Problem to work on: Identify every line in the entries that contains the word "Taxi", and copy each of those lines. Treat uppercase and lowercase letters as different.

(Saved data entries)
══════════════════════════════

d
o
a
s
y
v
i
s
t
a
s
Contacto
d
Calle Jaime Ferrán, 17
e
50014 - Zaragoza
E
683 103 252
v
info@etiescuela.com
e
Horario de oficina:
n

══════════════════════════════

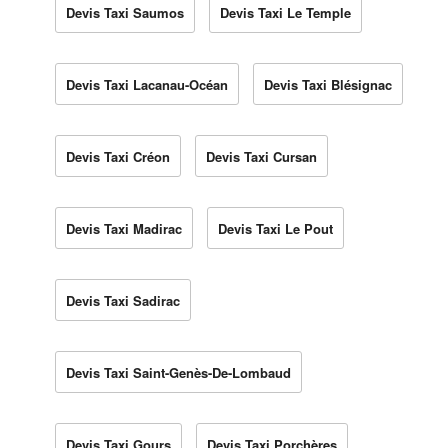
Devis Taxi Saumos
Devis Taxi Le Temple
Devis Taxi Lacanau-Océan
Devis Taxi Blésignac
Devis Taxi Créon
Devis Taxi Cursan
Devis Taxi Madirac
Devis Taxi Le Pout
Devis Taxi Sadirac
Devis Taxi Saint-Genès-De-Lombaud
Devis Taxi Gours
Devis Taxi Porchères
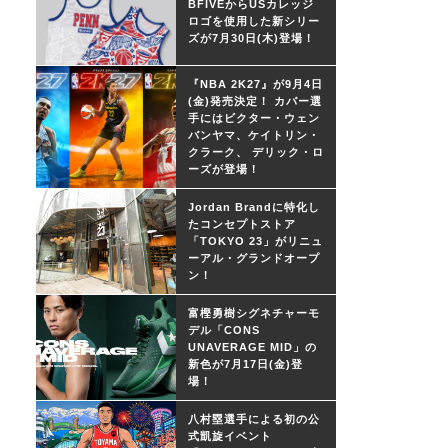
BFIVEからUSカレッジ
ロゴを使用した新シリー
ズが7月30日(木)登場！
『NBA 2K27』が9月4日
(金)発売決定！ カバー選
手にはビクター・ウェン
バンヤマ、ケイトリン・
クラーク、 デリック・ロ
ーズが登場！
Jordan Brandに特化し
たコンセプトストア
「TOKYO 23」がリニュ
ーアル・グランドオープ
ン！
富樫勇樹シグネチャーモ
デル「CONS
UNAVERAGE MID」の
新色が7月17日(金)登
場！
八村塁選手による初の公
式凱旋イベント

══════════════════════════════

Written reply:
Devis Taxi Saumos
Devis Taxi Le Temple
Devis Taxi Lacanau-Océan
Devis Taxi Blésignac
Devis Taxi Créon
Devis Taxi Cursan
Devis Taxi Madirac
Devis Taxi Le Pout
Devis Taxi Sadirac
Devis Taxi Saint-Genès-De-Lombaud
Devis Taxi Gours
Devis Taxi Porchères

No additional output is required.